Benchmarking against an existing model

Once things were stable, I compared against Shiprocket's open-tinybert-indian-address-ner — a 6-layer TinyBERT doing BIO-tagged token classification, a fundamentally different architecture (and a different field taxonomy) than a 0.6B causal LM generating JSON.

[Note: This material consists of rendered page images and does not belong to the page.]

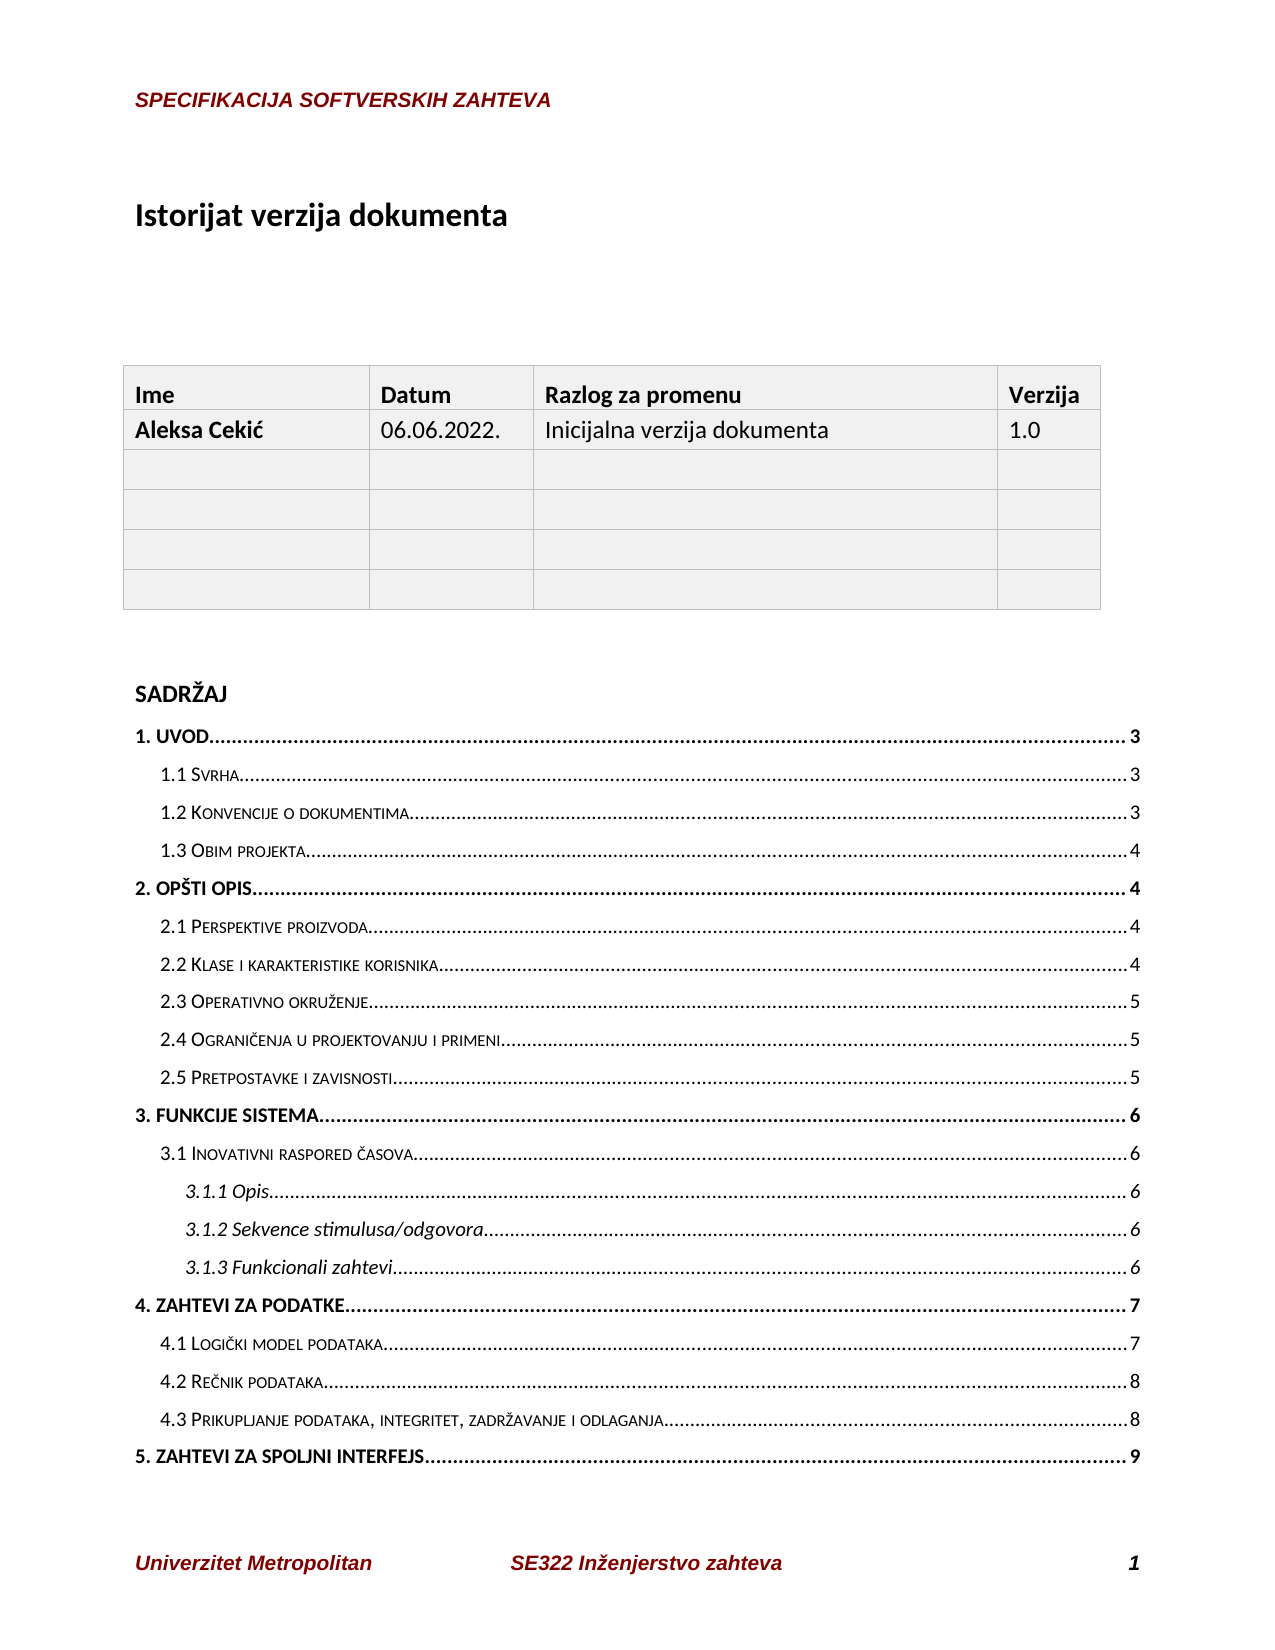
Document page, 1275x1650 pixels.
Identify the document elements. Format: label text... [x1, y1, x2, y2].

table_cell [370, 530, 533, 569]
text Istorijat verzija dokumenta [135, 194, 1140, 235]
table_cell [998, 530, 1100, 569]
table_cell [534, 530, 997, 569]
table_cell 1.0 [998, 410, 1100, 449]
table_cell [998, 450, 1100, 489]
table_cell [370, 450, 533, 489]
table_cell Aleksa Cekić [124, 410, 369, 449]
table_cell [534, 570, 997, 609]
table_cell [534, 490, 997, 529]
table_cell 06.06.2022. [370, 410, 533, 449]
table_cell [998, 490, 1100, 529]
table_cell Inicijalna verzija dokumenta [534, 410, 997, 449]
table_header Datum [370, 366, 533, 409]
table_cell [370, 490, 533, 529]
table_cell [534, 450, 997, 489]
table_header Verzija [998, 366, 1100, 409]
table_cell [124, 490, 369, 529]
table_cell [124, 450, 369, 489]
table_cell [124, 570, 369, 609]
table_cell [370, 570, 533, 609]
table_cell [124, 530, 369, 569]
table_header Ime [124, 366, 369, 409]
table_header Razlog za promenu [534, 366, 997, 409]
table_cell [998, 570, 1100, 609]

Built an explicit field mapping covering the 9 conceptually-overlapping fields (their house_details ↔ my houseNumber, road ↔ street, etc.) and scored both against the same 237-example held-out set:

Field	Mine	Shiprocket's
city	91.3%	17.4%
state	96.2%	41.5%
pincode	100.0%	69.2%
houseNumber	84.5%	27.1%

Higher accuracy on every shared field — but Shiprocket's model is ~240x faster per address (19ms vs 4.6s). That's not a quality artifact, it's architecture: a 6-layer classifier doing a single forward pass vs. autoregressive generation. If your use case needs high-throughput/low-latency parsing over perfect accuracy, that's a legitimate reason to pick the other model. I'd rather publish that tradeoff honestly than pretend the comparison only cuts one way.

Publishing the data too

Also shipped the underlying data as two HF datasets:

indian-addresses-raw — the full 4.37M-record unlabeled corpus
indian-addresses-gold — 4,834 span-labeled training examples

Before publishing the raw corpus, I found something worth mentioning: bank/BC address records are KYC-style data and some of them embed real customer phone numbers and relational-name markers (S/O/D/O/W/O/C/O — "son of"/"care of", standard on Indian address forms). That's different from MCA's superficially similar C/O <company director> convention, which is already public disclosure. Wrote a targeted redaction pass for the bank source (verified against the corpus, not assumed — caught a "Door No." vs "D/O [name]" false-positive collision along the way), and for the gold dataset specifically, dropped the small number of affected records instead of redacting in place, since redacting text shifts the character offsets that the span labels depend on.

Try it

pip install indian-address-parser

from indian_address_parser import AddressParser

parser = AddressParser()  # pulls weights from HF automatically
parser.parse("FLAT NO.32, UTTARA TOWERS, MG ROAD GUWAHATI , Kamrup Unclassified AS 781029")

Everything's open source and Apache 2.0: model · GitHub · PyPI · datasets

Feedback and PRs welcome, especially on the locality/subLocality boundary ambiguity — I have a hypothesis for a firmer labeling convention that would help, but haven't tested whether it actually resolves the disagreement rate or just moves it around.